▸ WHAT THIS TASK INVOLVES:
The data must be written out once more, precisely as given.

▸ RECORDED DATA:
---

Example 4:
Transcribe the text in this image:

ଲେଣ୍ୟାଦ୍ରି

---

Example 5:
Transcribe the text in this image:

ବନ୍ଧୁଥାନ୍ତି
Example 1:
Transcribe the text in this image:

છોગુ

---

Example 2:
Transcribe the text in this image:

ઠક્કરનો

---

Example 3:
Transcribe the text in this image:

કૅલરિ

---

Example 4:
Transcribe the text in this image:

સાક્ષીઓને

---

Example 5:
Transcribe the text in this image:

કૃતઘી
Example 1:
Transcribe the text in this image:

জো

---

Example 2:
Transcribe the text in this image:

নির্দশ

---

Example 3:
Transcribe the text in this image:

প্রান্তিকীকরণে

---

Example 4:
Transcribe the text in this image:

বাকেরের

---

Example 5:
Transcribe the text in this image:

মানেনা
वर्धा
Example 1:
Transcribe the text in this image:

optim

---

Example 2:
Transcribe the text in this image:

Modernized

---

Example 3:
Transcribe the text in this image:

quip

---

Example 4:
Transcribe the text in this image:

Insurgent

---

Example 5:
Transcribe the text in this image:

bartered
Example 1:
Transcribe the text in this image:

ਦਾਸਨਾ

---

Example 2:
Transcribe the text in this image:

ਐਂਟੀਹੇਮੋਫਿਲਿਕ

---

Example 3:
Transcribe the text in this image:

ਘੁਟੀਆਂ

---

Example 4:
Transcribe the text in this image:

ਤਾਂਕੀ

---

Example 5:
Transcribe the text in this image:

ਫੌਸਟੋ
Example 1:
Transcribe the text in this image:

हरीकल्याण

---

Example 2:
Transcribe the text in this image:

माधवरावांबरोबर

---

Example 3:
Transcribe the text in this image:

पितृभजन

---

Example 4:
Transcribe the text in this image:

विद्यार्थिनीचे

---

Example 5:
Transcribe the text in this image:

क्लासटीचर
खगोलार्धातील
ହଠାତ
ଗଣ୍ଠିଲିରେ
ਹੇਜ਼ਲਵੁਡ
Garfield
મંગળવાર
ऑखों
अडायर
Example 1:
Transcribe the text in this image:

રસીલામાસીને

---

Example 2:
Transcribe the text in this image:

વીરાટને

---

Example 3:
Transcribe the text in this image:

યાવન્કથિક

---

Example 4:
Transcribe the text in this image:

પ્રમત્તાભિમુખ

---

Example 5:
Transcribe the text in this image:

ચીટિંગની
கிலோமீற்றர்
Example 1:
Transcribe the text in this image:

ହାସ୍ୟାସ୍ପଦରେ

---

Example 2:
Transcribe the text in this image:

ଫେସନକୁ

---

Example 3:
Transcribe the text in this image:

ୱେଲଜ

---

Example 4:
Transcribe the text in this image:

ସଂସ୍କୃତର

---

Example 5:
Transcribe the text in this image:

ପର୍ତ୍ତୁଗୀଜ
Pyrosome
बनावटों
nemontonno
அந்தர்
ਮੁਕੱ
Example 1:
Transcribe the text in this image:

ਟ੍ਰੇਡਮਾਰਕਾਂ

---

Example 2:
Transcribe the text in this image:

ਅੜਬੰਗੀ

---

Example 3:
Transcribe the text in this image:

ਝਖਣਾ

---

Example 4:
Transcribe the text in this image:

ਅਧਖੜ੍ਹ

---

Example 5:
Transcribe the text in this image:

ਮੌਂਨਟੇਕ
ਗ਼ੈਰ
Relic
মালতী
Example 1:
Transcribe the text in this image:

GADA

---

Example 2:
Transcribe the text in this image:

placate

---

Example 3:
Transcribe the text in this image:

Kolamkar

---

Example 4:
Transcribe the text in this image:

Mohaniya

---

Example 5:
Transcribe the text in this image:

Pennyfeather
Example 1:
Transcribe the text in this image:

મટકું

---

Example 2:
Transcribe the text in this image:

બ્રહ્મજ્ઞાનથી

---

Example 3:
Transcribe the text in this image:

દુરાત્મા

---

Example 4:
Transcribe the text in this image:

▸ TASK RESULT:
---

Example 4:
Transcribe the text in this image:

ଲେଣ୍ୟାଦ୍ରି

---

Example 5:
Transcribe the text in this image:

ବନ୍ଧୁଥାନ୍ତି
Example 1:
Transcribe the text in this image:

છોગુ

---

Example 2:
Transcribe the text in this image:

ઠક્કરનો

---

Example 3:
Transcribe the text in this image:

કૅલરિ

---

Example 4:
Transcribe the text in this image:

સાક્ષીઓને

---

Example 5:
Transcribe the text in this image:

કૃતઘી
Example 1:
Transcribe the text in this image:

জো

---

Example 2:
Transcribe the text in this image:

নির্দশ

---

Example 3:
Transcribe the text in this image:

প্রান্তিকীকরণে

---

Example 4:
Transcribe the text in this image:

বাকেরের

---

Example 5:
Transcribe the text in this image:

মানেনা
वर्धा
Example 1:
Transcribe the text in this image:

optim

---

Example 2:
Transcribe the text in this image:

Modernized

---

Example 3:
Transcribe the text in this image:

quip

---

Example 4:
Transcribe the text in this image:

Insurgent

---

Example 5:
Transcribe the text in this image:

bartered
Example 1:
Transcribe the text in this image:

ਦਾਸਨਾ

---

Example 2:
Transcribe the text in this image:

ਐਂਟੀਹੇਮੋਫਿਲਿਕ

---

Example 3:
Transcribe the text in this image:

ਘੁਟੀਆਂ

---

Example 4:
Transcribe the text in this image:

ਤਾਂਕੀ

---

Example 5:
Transcribe the text in this image:

ਫੌਸਟੋ
Example 1:
Transcribe the text in this image:

हरीकल्याण

---

Example 2:
Transcribe the text in this image:

माधवरावांबरोबर

---

Example 3:
Transcribe the text in this image:

पितृभजन

---

Example 4:
Transcribe the text in this image:

विद्यार्थिनीचे

---

Example 5:
Transcribe the text in this image:

क्लासटीचर
खगोलार्धातील
ହଠାତ
ଗଣ୍ଠିଲିରେ
ਹੇਜ਼ਲਵੁਡ
Garfield
મંગળવાર
ऑखों
अडायर
Example 1:
Transcribe the text in this image:

રસીલામાસીને

---

Example 2:
Transcribe the text in this image:

વીરાટને

---

Example 3:
Transcribe the text in this image:

યાવન્કથિક

---

Example 4:
Transcribe the text in this image:

પ્રમત્તાભિમુખ

---

Example 5:
Transcribe the text in this image:

ચીટિંગની
கிலோமீற்றர்
Example 1:
Transcribe the text in this image:

ହାସ୍ୟାସ୍ପଦରେ

---

Example 2:
Transcribe the text in this image:

ଫେସନକୁ

---

Example 3:
Transcribe the text in this image:

ୱେଲଜ

---

Example 4:
Transcribe the text in this image:

ସଂସ୍କୃତର

---

Example 5:
Transcribe the text in this image:

ପର୍ତ୍ତୁଗୀଜ
Pyrosome
बनावटों
nemontonno
அந்தர்
ਮੁਕੱ
Example 1:
Transcribe the text in this image:

ਟ੍ਰੇਡਮਾਰਕਾਂ

---

Example 2:
Transcribe the text in this image:

ਅੜਬੰਗੀ

---

Example 3:
Transcribe the text in this image:

ਝਖਣਾ

---

Example 4:
Transcribe the text in this image:

ਅਧਖੜ੍ਹ

---

Example 5:
Transcribe the text in this image:

ਮੌਂਨਟੇਕ
ਗ਼ੈਰ
Relic
মালতী
Example 1:
Transcribe the text in this image:

GADA

---

Example 2:
Transcribe the text in this image:

placate

---

Example 3:
Transcribe the text in this image:

Kolamkar

---

Example 4:
Transcribe the text in this image:

Mohaniya

---

Example 5:
Transcribe the text in this image:

Pennyfeather
Example 1:
Transcribe the text in this image:

મટકું

---

Example 2:
Transcribe the text in this image:

બ્રહ્મજ્ઞાનથી

---

Example 3:
Transcribe the text in this image:

દુરાત્મા

---

Example 4:
Transcribe the text in this image:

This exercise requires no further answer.